THOUGHTS ON TURNING 60

Last month, I turned 60 years old. I am still mulling over in my mind where some of the famous, “Gee, it’s great to get old” expressions come from.

One of my favorites uses the ever-brilliant word “gold” as in the “Golden Years.” I am not sure where this comes from, but some suggest it arises from the gold watches that retirees receive as a parting gift when they retire. Others say it is in reference to the golden environment of wiling away time in sunny Florida. I have no intention of wiling away hours anywhere other than here in Fort Wayne, Indiana.
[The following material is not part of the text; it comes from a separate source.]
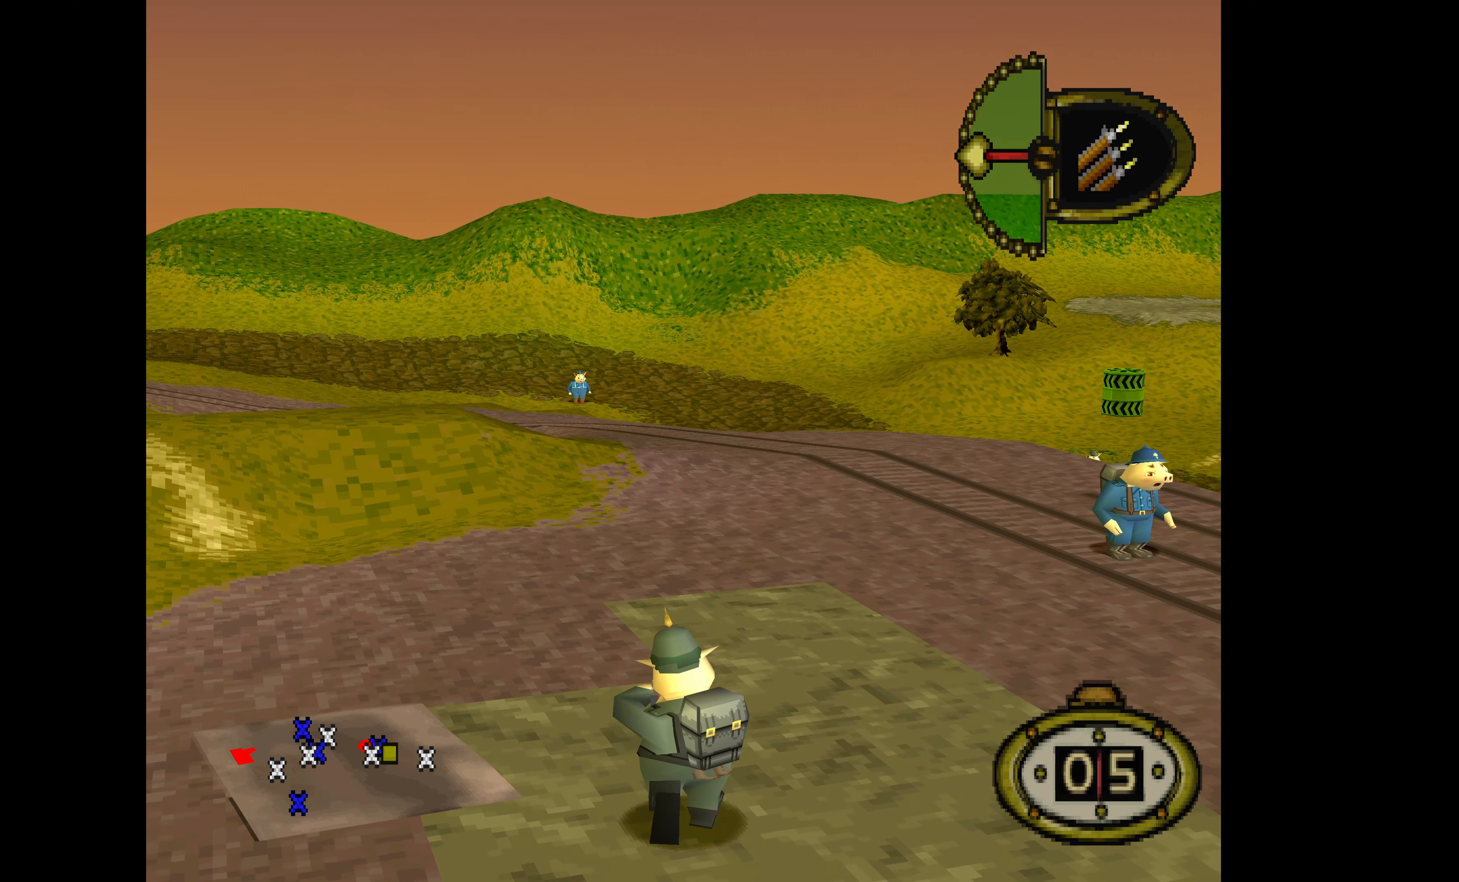
{"buttons": ["DPAD_UP", "DPAD_RIGHT"], "events": [[34, "DPAD_RIGHT", "down"]]}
Seriously, I think 60 is a smack in the face about your own mortality. Not that I think I am immortal, but the notion of only 5 years until 65, is fairly disconcerting. The only thing I can do now is get really old. But I do not intend to retire unless I have to – I would be bored to death. I love my home, and I would like more time to work on it, but I know after a couple of weeks I would be bouncing off the walls.

I have picked up the annoying habit of looking at the daily obituaries. As I scan the announcements, I look at the age groups. Sometimes I swear I am on the verge of hyperventilating when I see people who have died in their 40s, 50s, and 60s. The first thing I do is look at the memorial designation. If it is to an organization for some disease or illness, I breathe a sigh of relief. That means something untoward happened, and the reason for death wasn’t just age.

I remember back to my high school days in South Whitley when our class president, Mick Bishop, was killed at the age of 17 – a month shy of his 18th birthday. He was a popular person: he was our class president, he was in sports, he was cute, he was smart, and he had so much to look forward to in life. But, on his way home from Peru, Indiana, with a couple of friends, the car went out of control and hit a tree. My understanding was that he was lying down in the back seat asleep, and his side hit the tree. He died of a broken neck.

Most of us in our class were between 17 and 18 at the time he died. We couldn’t fathom a random death such as Mick’s. We could understand those who had lived a full life and then passed away. And our concept of a full life was someone who had made it to their 30s or 40s.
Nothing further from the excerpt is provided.